Begin bij de regel met "roger, measuring cylinder" en stop na de regel met "Value: 45,mL". Geef die regels weer als genummerde lijst en laat lege regels weg.

---------- AANGELEVERD MATERIAAL ----------

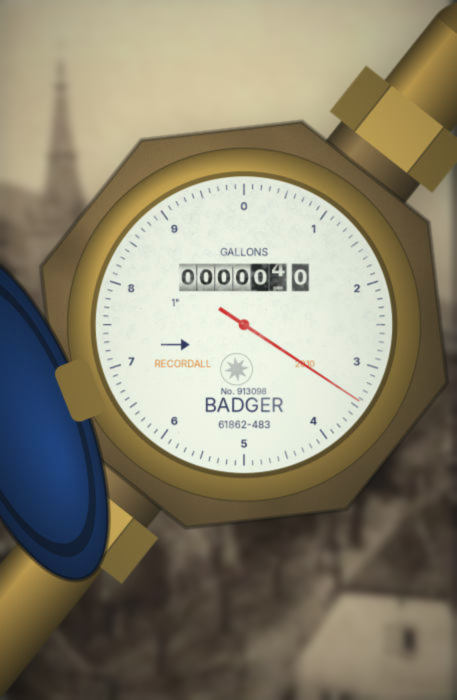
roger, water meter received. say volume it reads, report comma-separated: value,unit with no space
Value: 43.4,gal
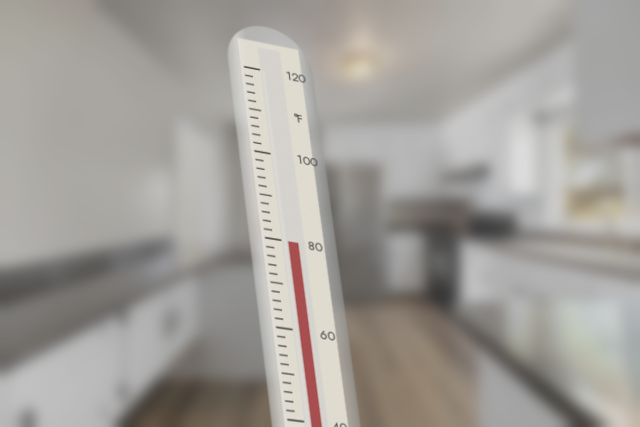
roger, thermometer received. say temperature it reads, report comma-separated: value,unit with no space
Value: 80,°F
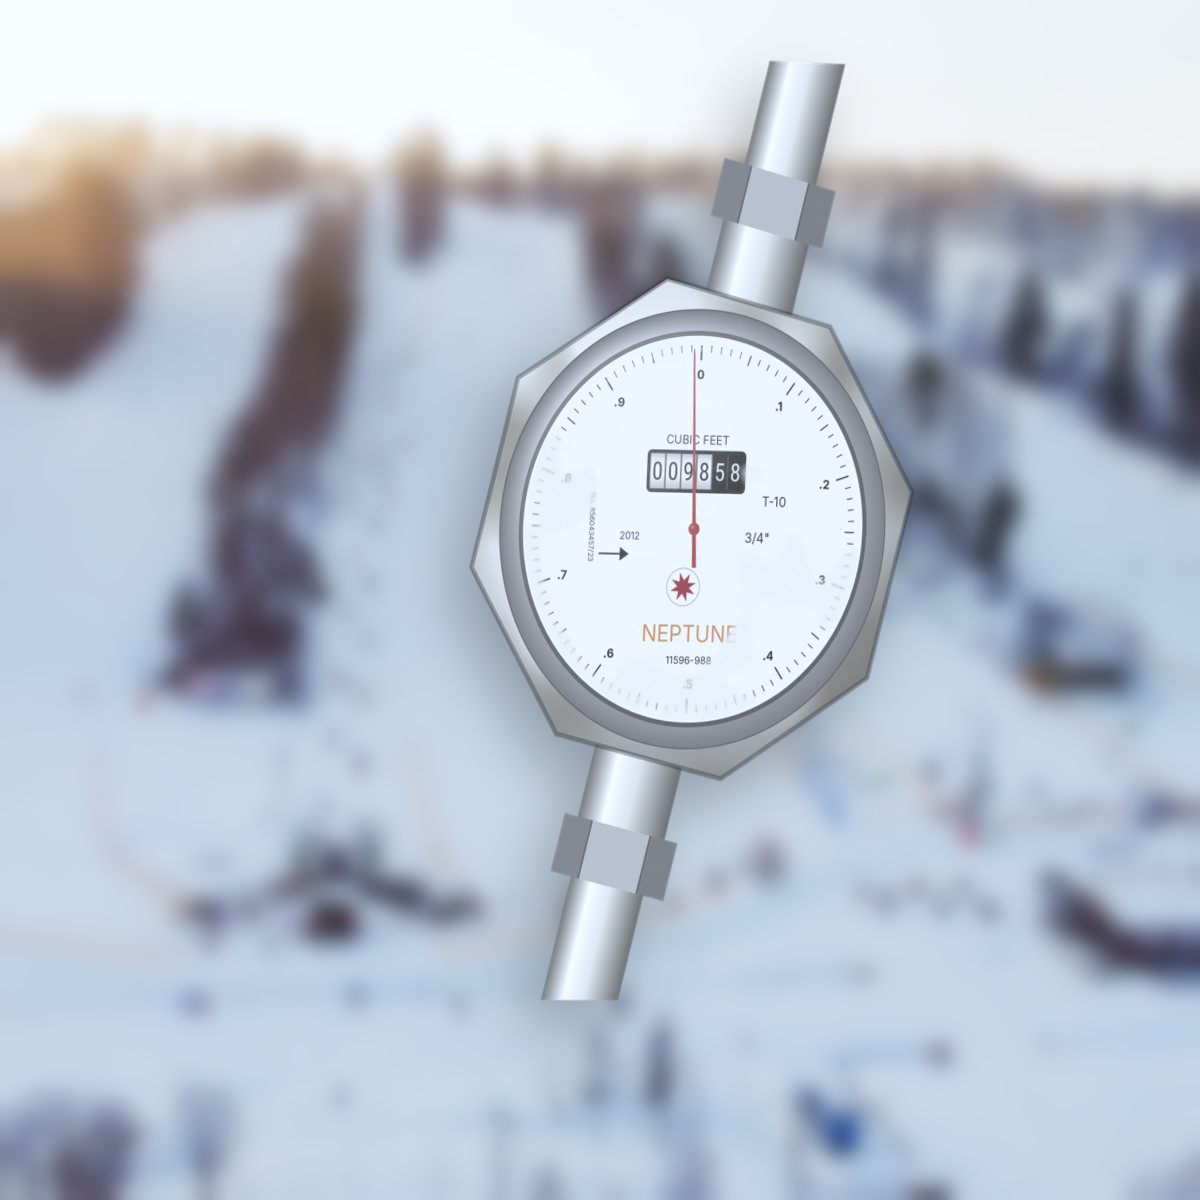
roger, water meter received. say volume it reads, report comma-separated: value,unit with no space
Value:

----------
---------- AANGELEVERD MATERIAAL ----------

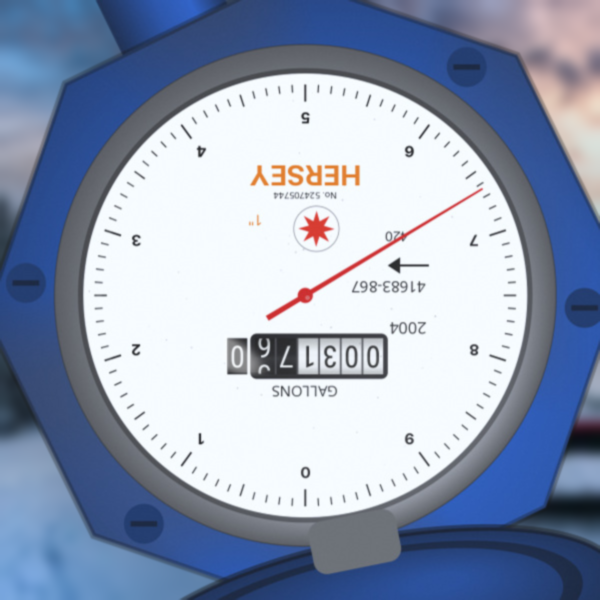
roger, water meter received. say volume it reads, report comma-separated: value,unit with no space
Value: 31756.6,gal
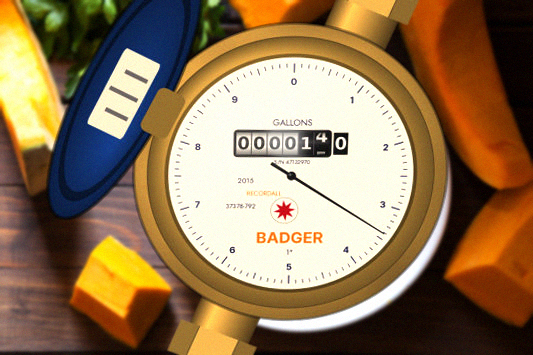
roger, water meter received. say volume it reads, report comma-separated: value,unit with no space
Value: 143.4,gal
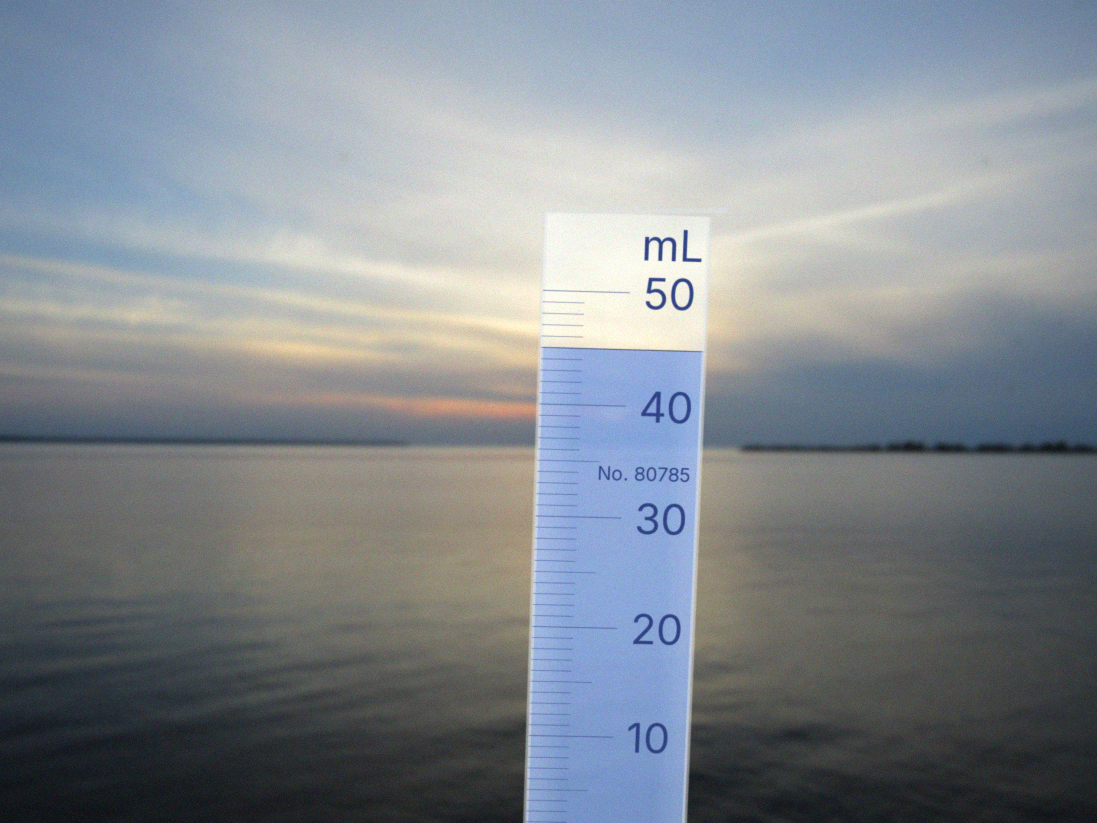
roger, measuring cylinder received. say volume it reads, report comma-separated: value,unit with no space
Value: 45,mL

----------
---------- AANGELEVERD MATERIAAL ----------

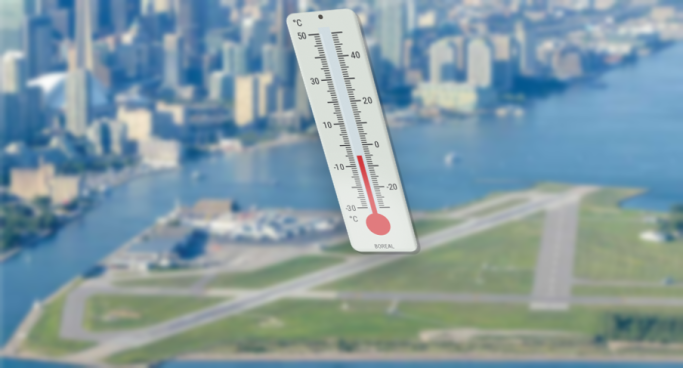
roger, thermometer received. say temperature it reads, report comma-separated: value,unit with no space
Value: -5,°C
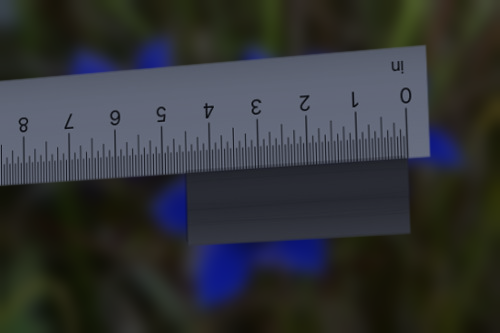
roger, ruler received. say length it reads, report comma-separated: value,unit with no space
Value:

----------

UITVOER OEFENING:
1. roger, measuring cylinder received. say volume it reads, report comma-separated: value,unit with no space
2. Value: 45,mL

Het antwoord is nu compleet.